Volunteers give historic Filipino building face lift
By Anna Kaplan
The Record - Aug. 6, 2006
STOCKTON - The Little Manila Foundation is reviving the streets in the southern shadow of the Crosstown Freeway, one fresh coat of paint at a time.
Dozens of people from Stockton’s Filipino community spent their Saturday painting the Daguhoy Lodge building on the corner of Hunter and Hazelton streets in the second annual Fight the Blight event that aims to rescue a once-vibrant neighborhood from the neglects of time.
“It’s not just a building you pass by. It’s a standing part of history,” said Rebecca Abellana, 23, a Stockton teacher and a member of the Little Manila Foundation.
The Daguhoy Lodge was opened in 1926 as a community center and boardinghouse for thousands of Filipino men who had been recruited from their native islands in the 1920s and ’30s to work in California’s asparagus fields. Stockton was the home away from home for many of these migrant workers, who were not allowed to own property or intermarry and instead sought refuge in the Little Manila neighborhood.
Many of the former residents left their belongings in the lodge, and some of these are on display in the museum’s basement, restored to look like the men’s living quarters 70 years ago. The small museum shows a piece of history of a group of hard-working men given less than their due.
“It says a lot about the Filipino community that despite the racism, they wanted to create a building, create an institution for these people,” said Dawn Mabalon, one of the founders of the Little Manila Foundation.
Three of the neighborhood’s buildings - the Rizal Social Club, the Hotel Mariposa and the Emerald Restaurant, all on Lafayette Street - are on the National Trust for Historic Preservation’s list of endangered historic places. The rest of the old neighborhood has been lost to time and segmented by the highway.

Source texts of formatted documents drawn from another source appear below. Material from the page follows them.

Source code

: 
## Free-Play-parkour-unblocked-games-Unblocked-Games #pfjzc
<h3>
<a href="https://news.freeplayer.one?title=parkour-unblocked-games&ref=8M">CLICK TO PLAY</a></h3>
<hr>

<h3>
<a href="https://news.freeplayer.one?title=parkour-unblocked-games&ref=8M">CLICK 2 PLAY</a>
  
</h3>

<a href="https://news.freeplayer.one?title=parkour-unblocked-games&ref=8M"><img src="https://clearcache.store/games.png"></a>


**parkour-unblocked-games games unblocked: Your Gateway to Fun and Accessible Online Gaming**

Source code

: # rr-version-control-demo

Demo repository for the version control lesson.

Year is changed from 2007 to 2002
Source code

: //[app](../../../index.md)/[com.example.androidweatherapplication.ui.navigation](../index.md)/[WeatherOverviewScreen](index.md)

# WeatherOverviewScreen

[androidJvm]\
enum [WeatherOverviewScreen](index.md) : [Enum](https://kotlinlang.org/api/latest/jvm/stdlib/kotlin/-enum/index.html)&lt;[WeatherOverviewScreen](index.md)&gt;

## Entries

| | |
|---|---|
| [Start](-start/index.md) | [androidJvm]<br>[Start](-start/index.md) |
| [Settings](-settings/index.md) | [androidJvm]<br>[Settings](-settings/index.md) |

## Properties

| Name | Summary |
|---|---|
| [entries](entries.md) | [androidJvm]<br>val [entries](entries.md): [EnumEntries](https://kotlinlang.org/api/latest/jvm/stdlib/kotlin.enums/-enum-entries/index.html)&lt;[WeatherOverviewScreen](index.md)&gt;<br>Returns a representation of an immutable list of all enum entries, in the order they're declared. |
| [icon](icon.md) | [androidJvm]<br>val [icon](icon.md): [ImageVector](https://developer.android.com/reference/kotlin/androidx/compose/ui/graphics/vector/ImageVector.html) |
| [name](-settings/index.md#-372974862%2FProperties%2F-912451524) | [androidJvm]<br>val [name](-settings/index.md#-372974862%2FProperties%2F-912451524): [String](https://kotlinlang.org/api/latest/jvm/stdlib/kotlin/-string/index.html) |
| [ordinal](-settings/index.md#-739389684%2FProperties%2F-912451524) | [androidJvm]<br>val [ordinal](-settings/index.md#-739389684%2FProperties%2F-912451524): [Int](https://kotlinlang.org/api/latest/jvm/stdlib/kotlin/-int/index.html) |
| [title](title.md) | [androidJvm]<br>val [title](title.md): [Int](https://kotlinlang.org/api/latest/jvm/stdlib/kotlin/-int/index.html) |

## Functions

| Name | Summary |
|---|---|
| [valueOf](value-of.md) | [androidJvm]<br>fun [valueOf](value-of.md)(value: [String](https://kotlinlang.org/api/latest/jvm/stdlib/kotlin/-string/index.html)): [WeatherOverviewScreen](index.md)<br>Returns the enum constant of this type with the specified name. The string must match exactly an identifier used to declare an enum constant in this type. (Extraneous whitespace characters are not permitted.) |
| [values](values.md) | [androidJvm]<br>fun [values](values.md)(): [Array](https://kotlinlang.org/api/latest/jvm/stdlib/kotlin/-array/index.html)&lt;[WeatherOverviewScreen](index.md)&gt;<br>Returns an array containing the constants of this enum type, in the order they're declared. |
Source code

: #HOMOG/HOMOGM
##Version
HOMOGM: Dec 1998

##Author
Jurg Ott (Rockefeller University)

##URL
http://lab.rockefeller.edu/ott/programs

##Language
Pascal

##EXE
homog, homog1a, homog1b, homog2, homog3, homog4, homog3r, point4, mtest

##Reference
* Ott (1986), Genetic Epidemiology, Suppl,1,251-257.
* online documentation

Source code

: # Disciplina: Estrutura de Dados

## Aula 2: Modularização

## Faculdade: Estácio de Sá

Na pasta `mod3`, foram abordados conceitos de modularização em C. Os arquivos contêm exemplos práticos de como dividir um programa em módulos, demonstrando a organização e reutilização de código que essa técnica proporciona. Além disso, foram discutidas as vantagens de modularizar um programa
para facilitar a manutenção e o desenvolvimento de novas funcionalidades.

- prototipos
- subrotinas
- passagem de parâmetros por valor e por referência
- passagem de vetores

While the lodge no longer serves as a boardinghouse, it still serves as a social and cultural meeting place for its few remaining members.
For older members, like Antonio Songcayawan, 78, who has been a member of the lodge for almost 30 years, the revitalization means that the members’ way of life will be preserved.
“We are really struggling, because most of the old members are gone,” he said.
Now the younger generation is stepping up, paintbrushes in hand. For Gnaumie Valle, 17, Saturday’s painting session was a way to reclaim her family’s history. Her grandmother came to Stockton in the 1930s, during the heyday of the Daguhoy Lodge.
“This house is part of our history,” she said.
“It’s part of my heritage,” added Stacy Arquines, 15. “I can do more for my community if I start young.”
The foundation’s members hope that the revitalization serves as inspiration for the rest of the neighborhood. Tony Somera, a board member of the foundation and the grand master of the martial arts academy that practices at the lodge, said he has seen the building’s neighbors show respect toward the structure. Despite the rampant graffiti covering nearby walls, the Daguhoy Lodge has been spared from painted gang symbols.
According to Susan Eggman, a Stockton City Council runoff candidate who came to the Daguhoy on Saturday to help paint, the group’s effort “symbolizes that a change in one place can rever-berate through the community.”
For Somera and others, a summer afternoon spent painting in the hot sun is the least they can do for the ancestors who risked everything to work in the asparagus fields.
“This is nothing compared to what they did for us,” Somera said. “They set the foundation.”